→ EXTRACTED TEXT
Each team participates in numerous challenges (sometimes called "missions"), which are followed by an elimination round called "The Jungle." Each challenge is alternatively designated as either a male or a female challenge day. The winning team of the gender not designated for the Jungle is awarded $2,000. The winning team whose gender is designated for elimination wins immunity from the Jungle, while the team that finishes last is automatically sent to the Jungle. An open deliberation and vote then held among the players to determine which team of the same gender will face the last-place finisher in the Jungle. The team who wins the elimination round returns to the game and has a shot at a $300,000 prize, while the losing team is eliminated from the game.

At the end of the season, six teams compete in the final challenge. The first-place male and female teams win $100,000 apiece, second-place wins $50,000 and the third-place finishers go home empty-handed.

→ TRY IT
Decide whether each statement below agrees with the competition rules described above, answering yes or no and quoting the exact words of the text that settle it. 1. The winning team of the gender not designated for the Jungle receives $2,000. 2. The team that finishes last in a challenge earns immunity from the Jungle. 3. The third-place finishers in the final challenge win $50,000.

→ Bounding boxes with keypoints
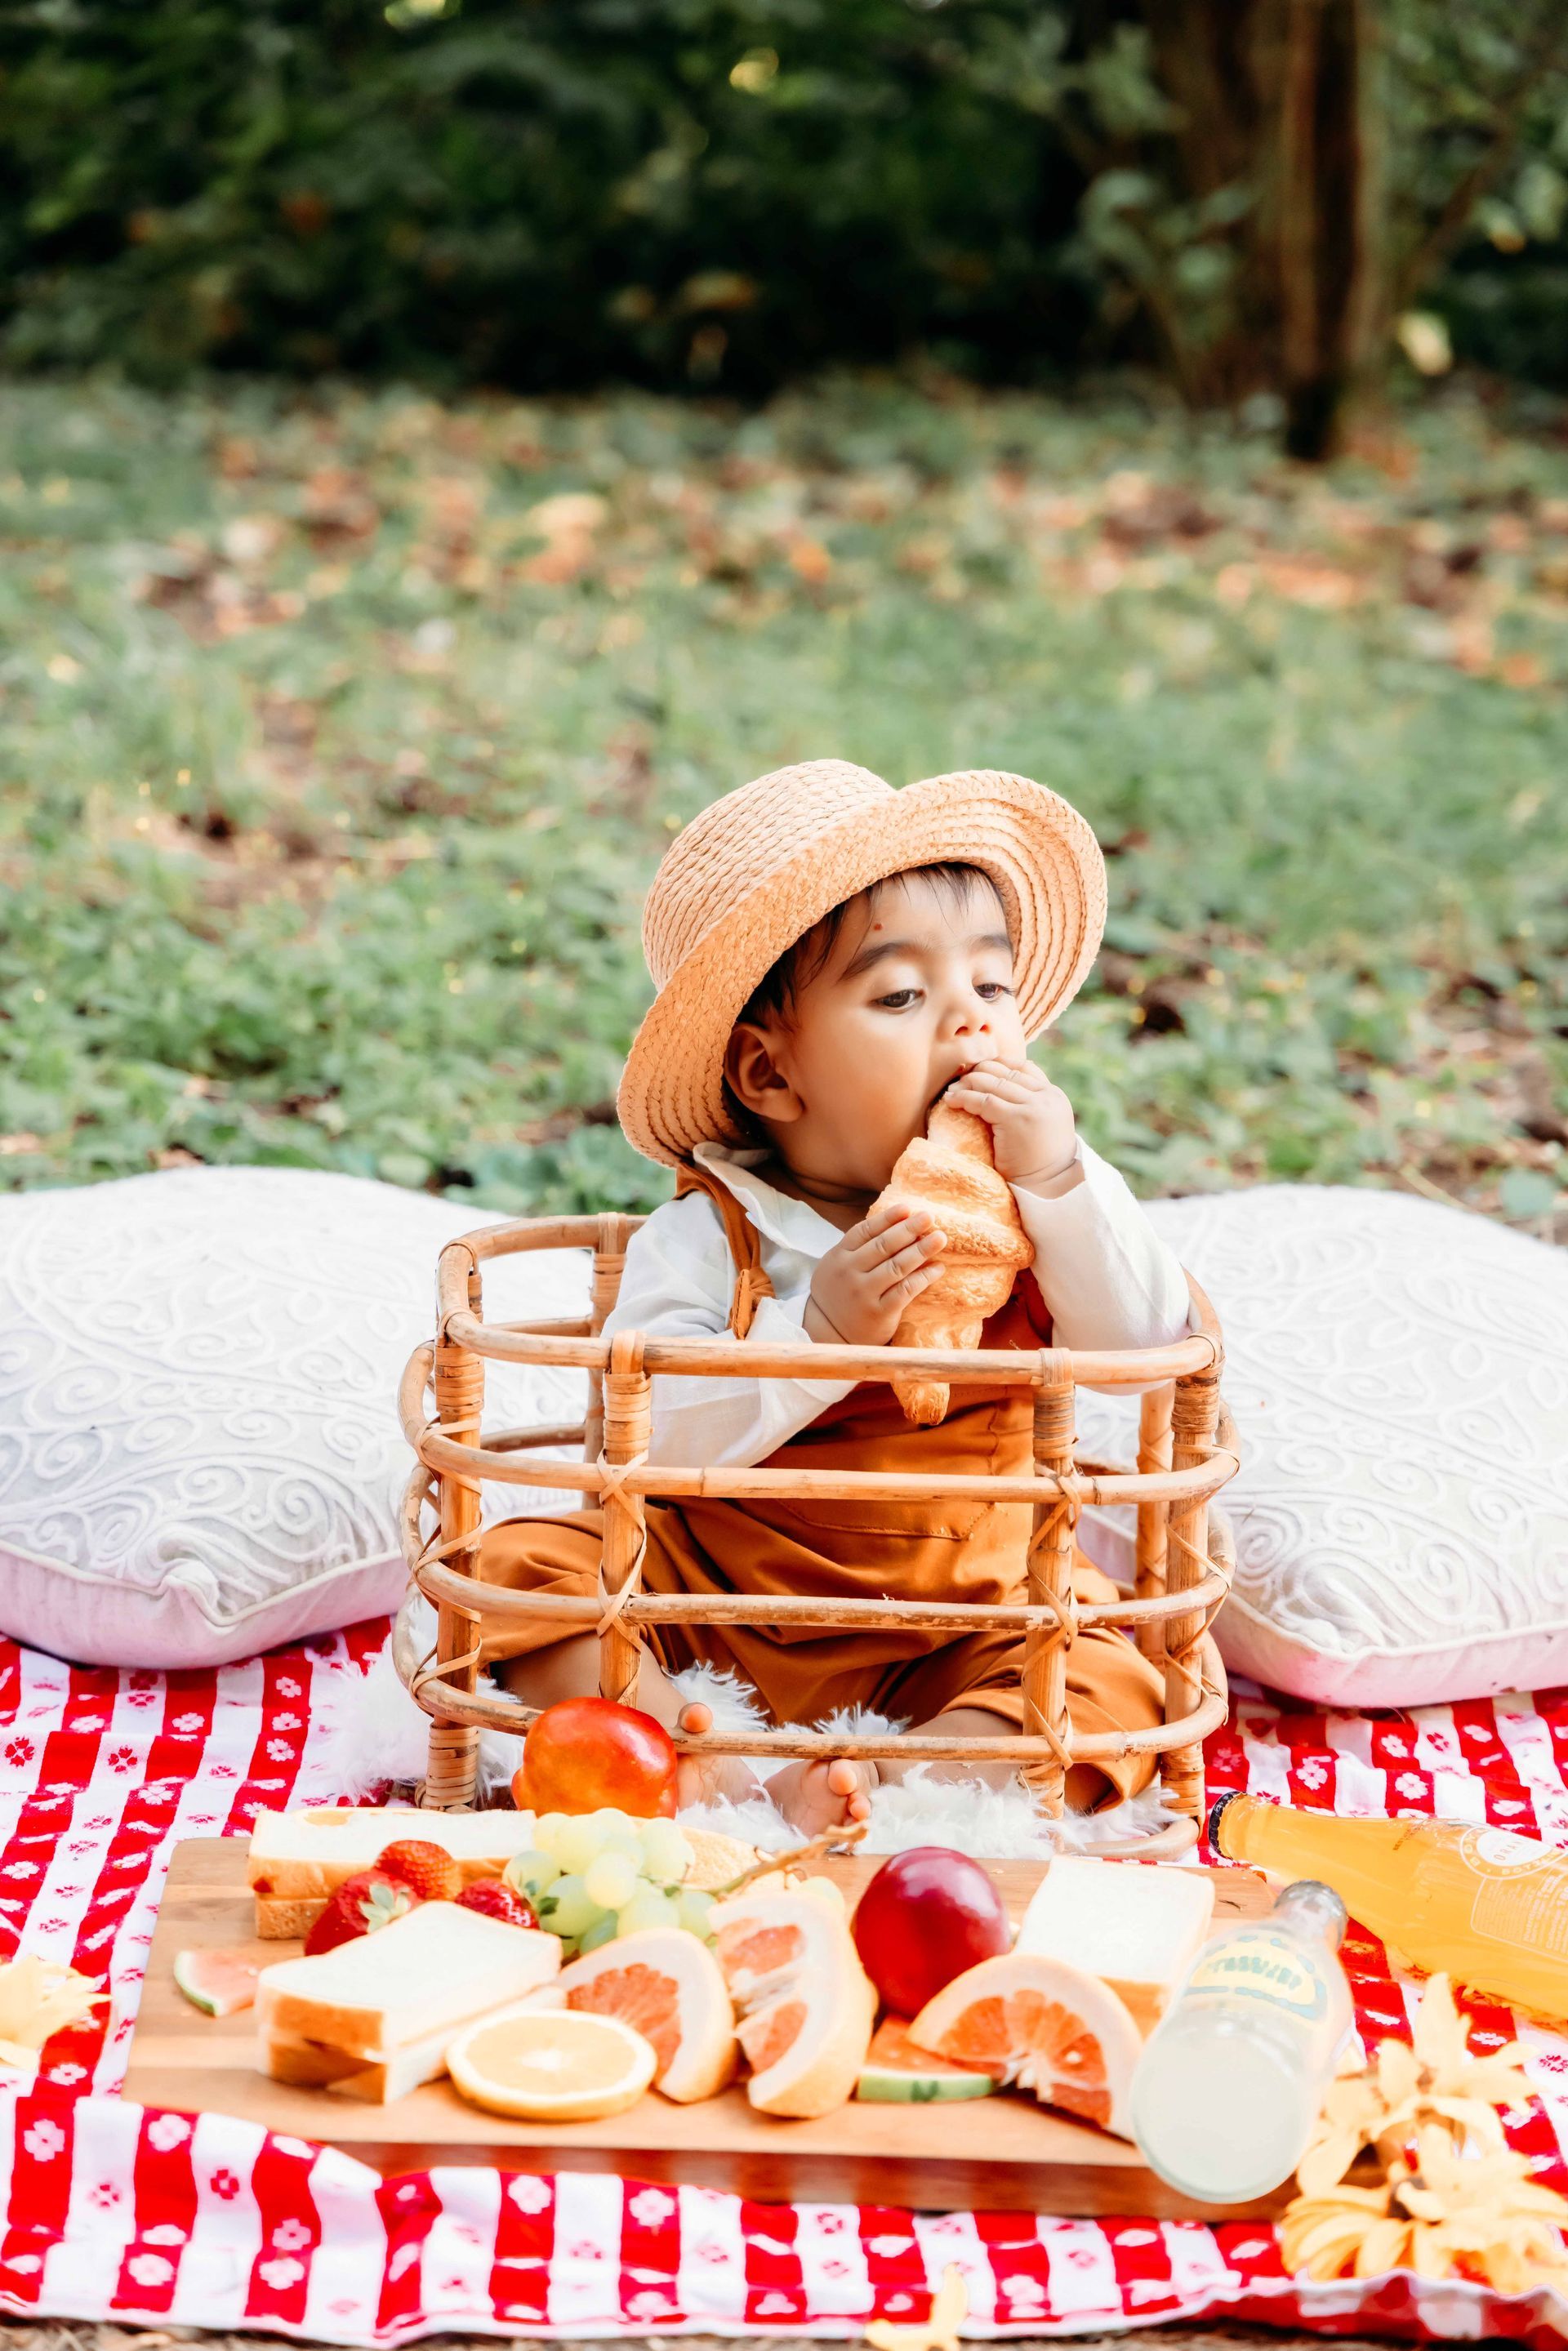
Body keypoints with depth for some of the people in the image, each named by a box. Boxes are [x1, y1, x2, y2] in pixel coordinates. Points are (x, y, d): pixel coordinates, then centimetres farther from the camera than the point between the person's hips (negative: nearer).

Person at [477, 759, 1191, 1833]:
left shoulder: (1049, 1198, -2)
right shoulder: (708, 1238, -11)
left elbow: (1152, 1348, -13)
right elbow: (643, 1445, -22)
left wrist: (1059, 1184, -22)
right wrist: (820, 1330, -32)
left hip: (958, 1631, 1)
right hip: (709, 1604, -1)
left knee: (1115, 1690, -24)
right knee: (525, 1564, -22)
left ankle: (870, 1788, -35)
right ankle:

→ EXERCISE RESULT
1. Yes: "The winning team of the gender not designated for the Jungle is awarded $2,000."
2. No: "the team that finishes last is automatically sent to the Jungle."
3. No: "the third-place finishers go home empty-handed."